Task goal — Check every line below for the word "diagnosis" and copy each one that has it.

The data —
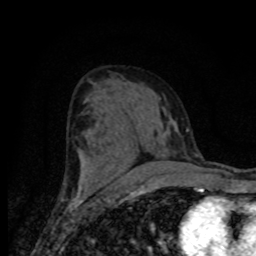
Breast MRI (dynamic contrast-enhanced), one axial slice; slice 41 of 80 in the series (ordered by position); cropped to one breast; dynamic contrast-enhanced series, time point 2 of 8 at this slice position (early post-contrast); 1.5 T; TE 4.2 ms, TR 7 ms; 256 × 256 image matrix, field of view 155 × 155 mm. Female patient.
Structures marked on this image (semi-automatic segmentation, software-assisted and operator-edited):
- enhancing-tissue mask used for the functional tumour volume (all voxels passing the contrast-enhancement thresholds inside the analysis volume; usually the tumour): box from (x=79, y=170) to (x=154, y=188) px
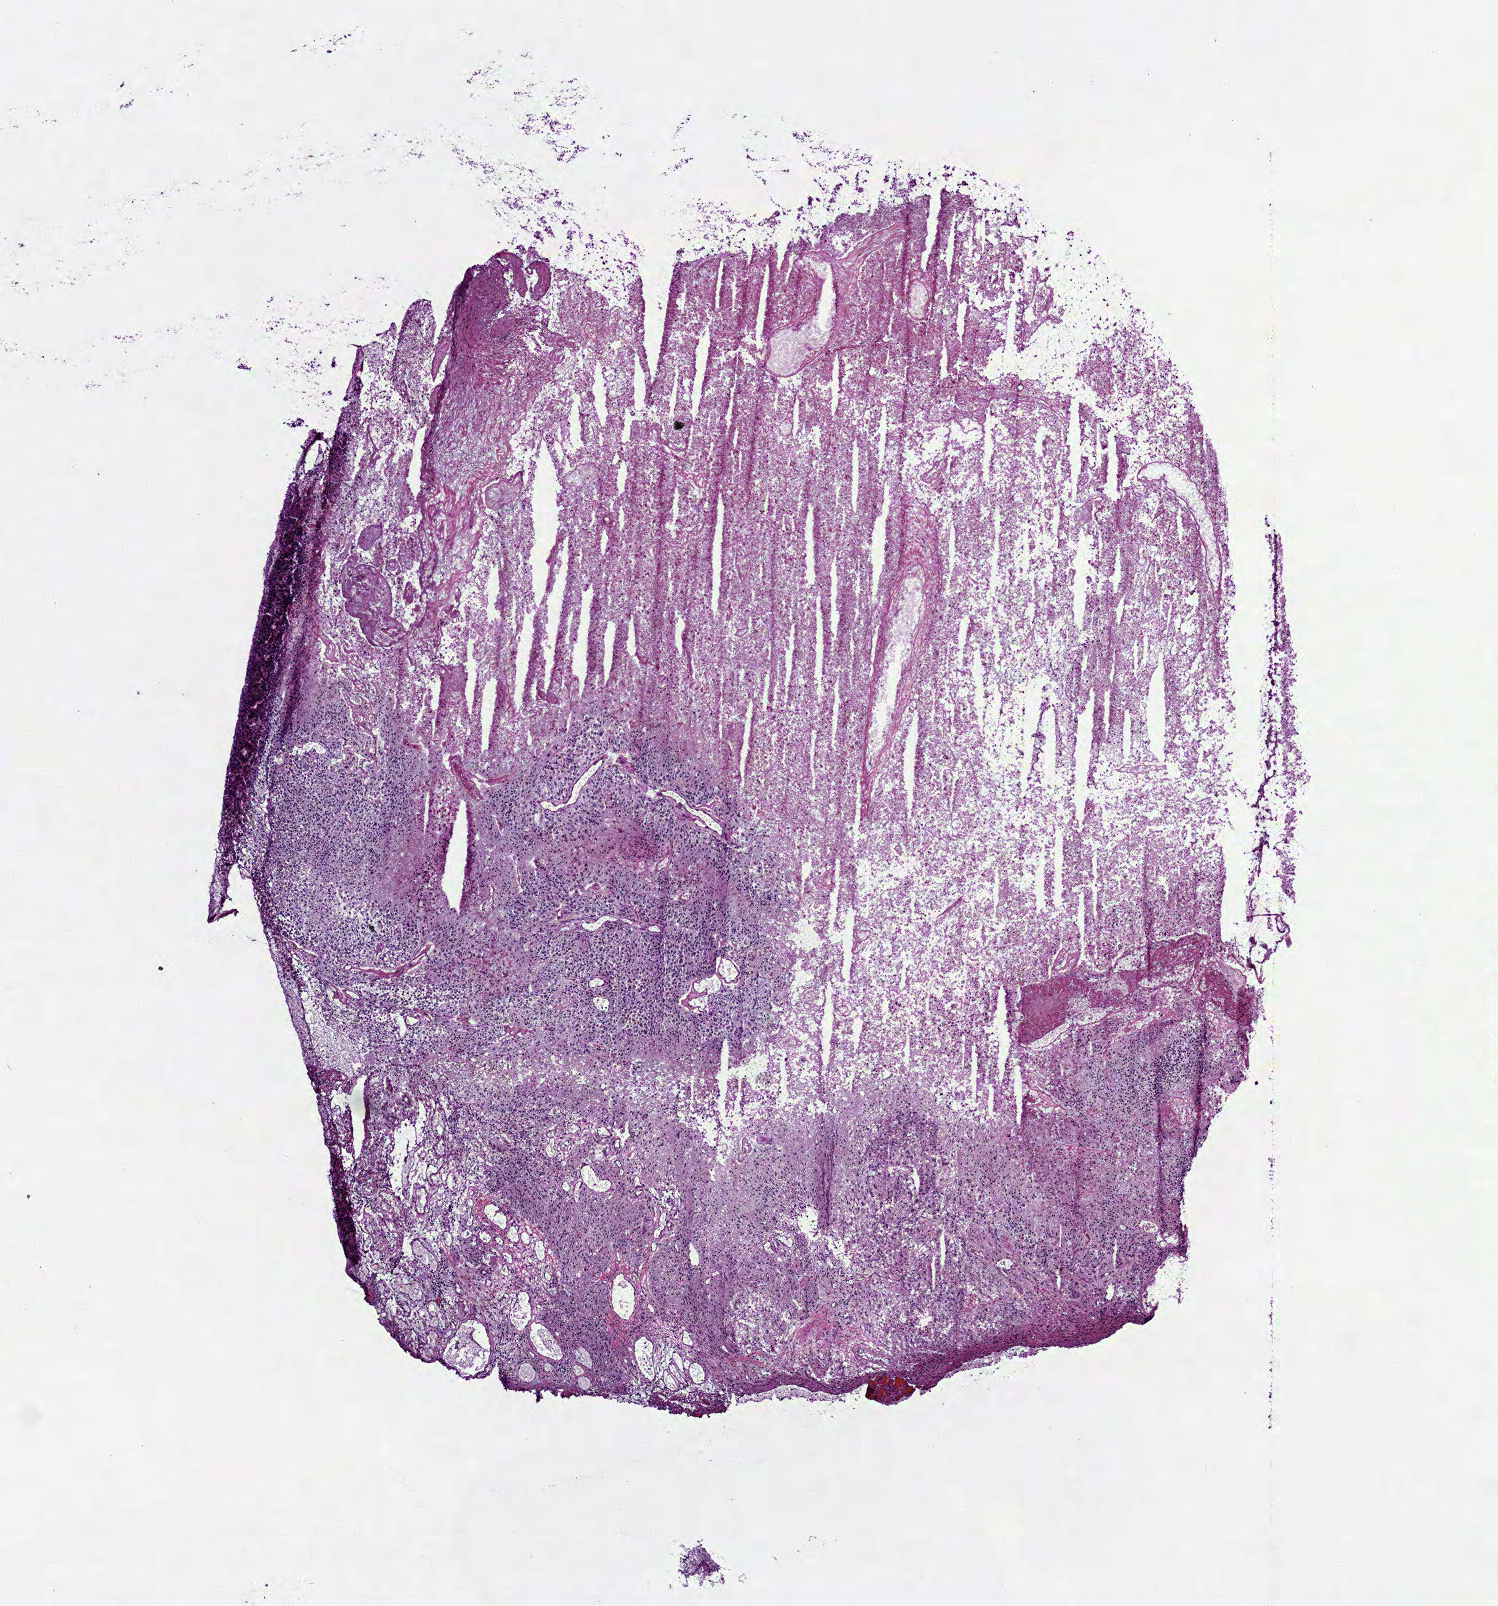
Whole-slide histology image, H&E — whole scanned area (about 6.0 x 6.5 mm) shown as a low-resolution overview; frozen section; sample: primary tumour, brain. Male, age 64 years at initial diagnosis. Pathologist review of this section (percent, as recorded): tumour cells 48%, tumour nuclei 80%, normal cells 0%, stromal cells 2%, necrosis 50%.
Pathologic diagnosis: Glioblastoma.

Written solution —
Whole-slide histology image, H&E — whole scanned area (about 6.0 x 6.5 mm) shown as a low-resolution overview; frozen section; sample: primary tumour, brain. Male, age 64 years at initial diagnosis. Pathologist review of this section (percent, as recorded): tumour cells 48%, tumour nuclei 80%, normal cells 0%, stromal cells 2%, necrosis 50%.
Pathologic diagnosis: Glioblastoma.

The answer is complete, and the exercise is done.